- Theatrical release poster
- Directed by: Abhishek Sharma
- Written by: Pradhuman Singh Mall; Abhishek Sharma;
- Produced by: Pooja Shetty Deora; Aarti Shetty;
- Starring: Manish Paul; Sikander Kher; Pradhuman Singh Mall; Mia Uyeda; Piyush Mishra;
- Cinematography: Amalendu Chaudhary
- Edited by: Chandan Arora
- Music by: Songs: Ali Zafar Ram Sampath Akshay Verma Iman Crosson Background Score: Dhruv Dhalla
- Production company: Walkwater Media
- Distributed by: Phantom Films; PVR Pictures; Reliance Entertainment;
- Release date: 26 February 2016;
- Running time: 104 minutes
- Country: India
- Language: Hindi

= Tere Bin Laden: Dead or Alive =

2016 film directed by Abhishek Sharma

Tere Bin Laden: Dead or Alive is a 2016 Indian satire comedy film written and directed by Abhishek Sharma. A sequel to the 2010 film Tere Bin Laden, it narrates the story of an aspiring filmmaker who bumps into an Osama bin Laden look alike, and also samples materials from the prequel. The film stars Manish Paul, Pradhuman Singh Mall, and Piyush Mishra, and was released worldwide on 26 February 2016.

==Plot==
The story focuses on a director, Sharma, whose father owns a sweetshop and wants his son to work there. Sharma, however, wants to become a director, so he leaves for Mumbai to fulfill his dreams. While traveling in the bus, he meets Paddi Singh who notices that his face strongly resembles Osama Bin Laden's. With a new idea in mind, Singh takes him to the film producers called the Shetty Sisters, who offer opportunities to newcomers. After hearing Singh's idea, and particularly upon seeing Paddi, they are impressed.

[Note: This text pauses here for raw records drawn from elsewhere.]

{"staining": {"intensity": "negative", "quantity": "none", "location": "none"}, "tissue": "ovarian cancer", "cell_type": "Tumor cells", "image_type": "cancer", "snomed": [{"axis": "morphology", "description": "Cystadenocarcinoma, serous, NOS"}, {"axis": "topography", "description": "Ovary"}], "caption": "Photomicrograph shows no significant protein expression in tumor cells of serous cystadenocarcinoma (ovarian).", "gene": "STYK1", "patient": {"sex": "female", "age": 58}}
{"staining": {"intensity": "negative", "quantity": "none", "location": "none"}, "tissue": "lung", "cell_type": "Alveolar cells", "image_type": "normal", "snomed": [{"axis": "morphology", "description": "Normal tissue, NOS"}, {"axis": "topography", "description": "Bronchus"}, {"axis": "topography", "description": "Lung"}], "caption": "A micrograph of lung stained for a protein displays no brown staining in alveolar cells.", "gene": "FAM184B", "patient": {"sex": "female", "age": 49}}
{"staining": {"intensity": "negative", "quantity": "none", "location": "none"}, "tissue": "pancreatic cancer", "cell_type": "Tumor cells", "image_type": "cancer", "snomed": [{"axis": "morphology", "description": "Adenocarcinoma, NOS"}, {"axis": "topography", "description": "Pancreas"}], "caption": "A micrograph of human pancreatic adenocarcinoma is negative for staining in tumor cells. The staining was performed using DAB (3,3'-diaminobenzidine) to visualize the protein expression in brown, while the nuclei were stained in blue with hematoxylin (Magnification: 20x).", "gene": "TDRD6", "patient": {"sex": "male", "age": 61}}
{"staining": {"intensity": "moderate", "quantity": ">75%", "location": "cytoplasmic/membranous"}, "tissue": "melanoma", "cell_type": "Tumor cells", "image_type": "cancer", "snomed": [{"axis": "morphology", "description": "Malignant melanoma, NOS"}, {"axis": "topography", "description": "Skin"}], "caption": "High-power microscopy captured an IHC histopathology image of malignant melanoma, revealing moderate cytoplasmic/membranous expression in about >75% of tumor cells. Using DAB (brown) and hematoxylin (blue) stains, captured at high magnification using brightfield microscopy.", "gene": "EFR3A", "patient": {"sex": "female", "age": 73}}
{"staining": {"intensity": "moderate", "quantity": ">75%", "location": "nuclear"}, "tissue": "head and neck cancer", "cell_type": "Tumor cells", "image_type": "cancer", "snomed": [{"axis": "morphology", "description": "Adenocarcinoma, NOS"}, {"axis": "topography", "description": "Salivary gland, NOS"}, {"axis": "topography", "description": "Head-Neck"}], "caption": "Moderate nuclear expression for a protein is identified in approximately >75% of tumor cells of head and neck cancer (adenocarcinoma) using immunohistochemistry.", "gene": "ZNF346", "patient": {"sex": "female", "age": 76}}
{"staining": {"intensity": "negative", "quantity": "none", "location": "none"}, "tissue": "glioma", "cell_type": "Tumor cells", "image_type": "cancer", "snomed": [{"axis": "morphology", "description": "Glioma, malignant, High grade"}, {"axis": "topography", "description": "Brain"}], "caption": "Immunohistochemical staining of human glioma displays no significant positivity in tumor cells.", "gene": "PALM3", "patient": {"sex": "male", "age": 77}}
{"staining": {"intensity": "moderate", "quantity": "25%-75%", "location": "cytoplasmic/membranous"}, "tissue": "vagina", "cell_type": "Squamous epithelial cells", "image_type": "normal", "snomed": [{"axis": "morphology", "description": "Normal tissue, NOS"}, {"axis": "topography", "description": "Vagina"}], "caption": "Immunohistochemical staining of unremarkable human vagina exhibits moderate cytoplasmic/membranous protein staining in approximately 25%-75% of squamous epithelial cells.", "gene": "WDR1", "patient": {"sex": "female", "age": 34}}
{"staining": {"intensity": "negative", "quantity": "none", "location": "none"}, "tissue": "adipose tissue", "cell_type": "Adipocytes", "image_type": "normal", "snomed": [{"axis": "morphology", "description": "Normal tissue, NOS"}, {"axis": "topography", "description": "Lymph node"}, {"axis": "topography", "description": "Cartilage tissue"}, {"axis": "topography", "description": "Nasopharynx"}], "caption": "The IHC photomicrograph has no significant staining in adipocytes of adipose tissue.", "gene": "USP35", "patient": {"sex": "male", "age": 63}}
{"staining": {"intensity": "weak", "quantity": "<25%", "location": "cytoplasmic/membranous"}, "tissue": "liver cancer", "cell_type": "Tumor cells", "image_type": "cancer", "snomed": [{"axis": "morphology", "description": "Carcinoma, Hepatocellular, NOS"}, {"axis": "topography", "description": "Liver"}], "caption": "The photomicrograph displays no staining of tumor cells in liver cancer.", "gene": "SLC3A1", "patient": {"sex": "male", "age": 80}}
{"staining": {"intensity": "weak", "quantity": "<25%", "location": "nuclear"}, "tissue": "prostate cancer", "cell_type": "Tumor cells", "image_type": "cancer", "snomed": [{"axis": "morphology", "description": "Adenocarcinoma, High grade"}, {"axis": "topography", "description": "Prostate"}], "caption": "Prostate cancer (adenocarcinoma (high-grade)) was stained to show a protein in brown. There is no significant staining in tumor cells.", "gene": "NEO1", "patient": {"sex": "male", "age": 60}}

After the film Tere Bin Laden starring Ali Zafar becomes a blockbuster, Ali embarrasses both Sharma and Paddi. Sharma wants to make the sequel to the film, but Shetty Sisters decide not to help him as Ali wants the sequel to be produced by Karan Johar. This causes a fight between Ali and Sharma. Paddi intervenes and tells the Shetty Sisters that he will do the sequel on the condition it's produced by Sharma with Ali not as the lead actor. Shetty Sisters decide to fire Ali. Everyone involved has doubts and confusion on how can the film will perform without a renowned actor. Once shooting starts, a blunder happens; Osama dies. Thus, shooting stops as they lose confidence in the film. Shetty Sisters continuously demand their money be returned although Sharma has already spent it all. Meanwhile, USA president Obama, who has assassinated Osama, must prove the assassination to the people while lacking proof. They accidentally see Paddi on TV and concoct a plan to record video of his assassination as evidence. David DoSomething disguises himself as David Chadda, visits Paddi and offers him a role in a Hollywood film. Paddi, however, will only do the film on the condition Sharma directs it. Chadda agrees and tells them that the next day their driver will come pick them up.

Elsewhere, we are introduced to Khalili, owner of a terrorist organization and a business of selling guns and bombs. Due to financial crunches, the quality of the equipment is poor and causes his people to rebel. He amends the situation by promising free food and a film of Osama's adventures. During this film, a scene appears of Paddi and Khalili being informed that Osama is dead. Khalili plans to bring Paddi and have him reassure his people that he is the best supplier of bombing equipment and guns. He then orders his men to kidnap the cast of TBL. Their first target is Ali Zafar, but they fail to abduct him due to his "Six Pack Abs". Changing course, they set on kidnapping Paddi.

Khalili's men arrive before the driver sent by David picks them up. Sharma and Paddi, under the impression this was the driver sent by David, enters the car and is unknowingly kidnapped by Khalili's men.

When Chada learns of these circumstances, he travels to Khalili's place and rescues the cast of Tere bin Ladin. Chada now wants to capture a video portraying Osama (Paddi) being shot by the American army. When Sharma becomes aware of Chada's efforts, he makes a deal with him and Khalili. Chadda pays Khalili the money he's demanded while Sharma creates a "proof movie" in which Osama (Paddi) is shot by Obama. Obama then assures Sharma he can ask for any favors. Sharma says, "One Hollywood movie". In the end, that movie is shown to be Tora Bora Nights.

==Cast==
- Manish Paul as Sharma
- Pradhuman Singh Mall as Paddi Singh / Osama bin Laden
- Sikander Kher as David Chaddha / David DoSomething
- Mia Uyeda as Junior
- Piyush Mishra as Khalili
- Iman Crosson as Barack Obama
- Sugandha Garg
- Rahul Singh
- Chirag Vohra
- Ali Zafar as himself

==Soundtrack==
The soundtrack of the film was released by Zee Music Company.